- _Task requirements_:
A – According to the text on yoga, what did the tattoo on the forearm of the woman in class read?
B – From the text on yoga, extract the passage starting with "For the past" and going on through "however I see fit.".

- _Exercise text_:
☆ ☆ ☆
For the past year or so my actions have largely been fueled by the belief that a higher power is guiding me to a destiny of its design, but lately I'm considering the possibility that I was born, that we are all born, to find and courageously follow our own hearts - that our hearts are our destinies. For me, yoga is a portal to my heart. Everything that comes along with that - past, present, and future - all present themselves to me, in ways I never conceived. Yoga helps me harness the power to transform all three, however I see fit.

Today I practiced yoga and the woman next to me in class had a tattoo on her forearm that read, "You have everything you need." And I think it's true.
☆ ☆ ☆
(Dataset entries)
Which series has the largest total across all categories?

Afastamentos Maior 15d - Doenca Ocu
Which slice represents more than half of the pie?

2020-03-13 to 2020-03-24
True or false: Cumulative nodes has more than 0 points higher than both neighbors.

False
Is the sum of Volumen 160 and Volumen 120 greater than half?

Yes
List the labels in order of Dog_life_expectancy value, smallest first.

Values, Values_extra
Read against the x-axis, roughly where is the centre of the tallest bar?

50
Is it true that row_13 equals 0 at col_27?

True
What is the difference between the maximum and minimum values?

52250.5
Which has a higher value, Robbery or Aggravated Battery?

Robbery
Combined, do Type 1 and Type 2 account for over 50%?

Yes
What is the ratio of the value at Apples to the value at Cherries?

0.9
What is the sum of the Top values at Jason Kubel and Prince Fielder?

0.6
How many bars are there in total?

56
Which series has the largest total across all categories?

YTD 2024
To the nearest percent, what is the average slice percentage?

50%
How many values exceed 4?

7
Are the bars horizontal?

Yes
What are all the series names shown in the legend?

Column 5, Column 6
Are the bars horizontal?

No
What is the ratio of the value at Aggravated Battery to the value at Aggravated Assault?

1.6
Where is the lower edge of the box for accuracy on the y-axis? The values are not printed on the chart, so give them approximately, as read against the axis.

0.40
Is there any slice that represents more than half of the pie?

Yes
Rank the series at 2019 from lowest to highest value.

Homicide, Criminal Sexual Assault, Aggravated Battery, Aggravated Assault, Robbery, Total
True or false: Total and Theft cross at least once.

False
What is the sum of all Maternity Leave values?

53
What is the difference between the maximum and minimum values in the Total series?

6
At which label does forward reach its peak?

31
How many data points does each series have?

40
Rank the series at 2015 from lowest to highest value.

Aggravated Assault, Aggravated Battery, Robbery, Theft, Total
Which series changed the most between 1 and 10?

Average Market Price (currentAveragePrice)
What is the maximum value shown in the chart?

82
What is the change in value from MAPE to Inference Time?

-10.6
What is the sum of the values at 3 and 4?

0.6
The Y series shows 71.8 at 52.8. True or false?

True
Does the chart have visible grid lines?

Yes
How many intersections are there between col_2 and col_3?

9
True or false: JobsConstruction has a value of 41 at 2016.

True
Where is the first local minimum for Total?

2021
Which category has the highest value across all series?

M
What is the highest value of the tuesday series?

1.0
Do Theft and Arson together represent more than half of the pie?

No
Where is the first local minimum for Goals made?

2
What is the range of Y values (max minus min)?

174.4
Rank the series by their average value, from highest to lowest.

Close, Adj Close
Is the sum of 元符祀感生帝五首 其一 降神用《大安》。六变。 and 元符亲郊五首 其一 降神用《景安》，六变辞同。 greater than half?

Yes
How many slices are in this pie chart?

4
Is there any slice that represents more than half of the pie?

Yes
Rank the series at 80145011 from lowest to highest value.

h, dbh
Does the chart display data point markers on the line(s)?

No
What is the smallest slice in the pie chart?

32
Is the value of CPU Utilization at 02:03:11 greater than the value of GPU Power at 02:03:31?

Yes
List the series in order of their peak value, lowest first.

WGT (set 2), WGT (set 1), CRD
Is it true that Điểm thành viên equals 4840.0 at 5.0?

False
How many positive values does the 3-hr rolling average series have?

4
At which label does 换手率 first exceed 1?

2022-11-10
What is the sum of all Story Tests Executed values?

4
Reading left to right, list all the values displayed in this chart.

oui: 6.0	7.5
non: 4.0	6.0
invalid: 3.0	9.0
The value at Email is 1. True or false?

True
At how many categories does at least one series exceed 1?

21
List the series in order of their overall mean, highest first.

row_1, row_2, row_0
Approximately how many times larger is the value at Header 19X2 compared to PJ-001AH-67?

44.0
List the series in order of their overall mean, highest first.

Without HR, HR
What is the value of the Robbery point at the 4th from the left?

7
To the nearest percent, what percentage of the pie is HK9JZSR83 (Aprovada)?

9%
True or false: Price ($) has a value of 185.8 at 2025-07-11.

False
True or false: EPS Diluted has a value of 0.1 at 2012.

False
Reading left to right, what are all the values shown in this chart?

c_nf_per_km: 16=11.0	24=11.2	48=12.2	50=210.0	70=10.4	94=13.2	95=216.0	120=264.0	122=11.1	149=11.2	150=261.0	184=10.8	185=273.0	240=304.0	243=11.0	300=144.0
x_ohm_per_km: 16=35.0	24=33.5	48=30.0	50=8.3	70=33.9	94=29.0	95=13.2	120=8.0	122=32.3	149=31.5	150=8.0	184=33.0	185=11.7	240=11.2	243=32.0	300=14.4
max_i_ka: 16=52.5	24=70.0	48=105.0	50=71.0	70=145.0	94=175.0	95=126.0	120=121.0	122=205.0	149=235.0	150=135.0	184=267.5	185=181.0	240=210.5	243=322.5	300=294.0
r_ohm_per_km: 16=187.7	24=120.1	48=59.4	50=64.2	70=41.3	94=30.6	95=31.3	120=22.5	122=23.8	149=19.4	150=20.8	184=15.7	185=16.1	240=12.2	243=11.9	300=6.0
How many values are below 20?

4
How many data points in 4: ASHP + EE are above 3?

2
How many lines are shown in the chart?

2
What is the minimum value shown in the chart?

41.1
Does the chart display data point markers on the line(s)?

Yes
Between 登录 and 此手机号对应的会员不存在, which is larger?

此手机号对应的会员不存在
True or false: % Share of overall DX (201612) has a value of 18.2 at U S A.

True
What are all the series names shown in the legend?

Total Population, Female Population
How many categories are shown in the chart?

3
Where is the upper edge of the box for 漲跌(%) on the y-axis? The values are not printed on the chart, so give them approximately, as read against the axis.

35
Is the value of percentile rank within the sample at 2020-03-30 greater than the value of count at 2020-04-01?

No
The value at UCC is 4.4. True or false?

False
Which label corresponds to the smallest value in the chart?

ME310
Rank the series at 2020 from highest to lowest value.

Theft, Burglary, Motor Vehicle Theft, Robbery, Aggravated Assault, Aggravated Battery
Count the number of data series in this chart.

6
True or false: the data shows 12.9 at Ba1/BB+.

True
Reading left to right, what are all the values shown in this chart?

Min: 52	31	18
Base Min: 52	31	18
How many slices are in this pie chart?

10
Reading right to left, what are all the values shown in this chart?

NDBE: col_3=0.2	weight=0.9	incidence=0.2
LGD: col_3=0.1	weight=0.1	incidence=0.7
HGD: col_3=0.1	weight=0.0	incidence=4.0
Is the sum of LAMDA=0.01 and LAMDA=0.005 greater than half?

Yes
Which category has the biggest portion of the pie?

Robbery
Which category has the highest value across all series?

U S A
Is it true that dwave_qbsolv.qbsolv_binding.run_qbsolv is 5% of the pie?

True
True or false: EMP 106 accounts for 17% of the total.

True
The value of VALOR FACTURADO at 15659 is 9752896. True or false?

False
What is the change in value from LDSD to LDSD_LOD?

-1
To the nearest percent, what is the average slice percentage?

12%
☆ ☆ ☆
- _Results for the exercise_:
A – "You have everything you need."

B –
For the past year or so my actions have largely been fueled by the belief that a higher power is guiding me to a destiny of its design, but lately I'm considering the possibility that I was born, that we are all born, to find and courageously follow our own hearts - that our hearts are our destinies. For me, yoga is a portal to my heart. Everything that comes along with that - past, present, and future - all present themselves to me, in ways I never conceived. Yoga helps me harness the power to transform all three, however I see fit.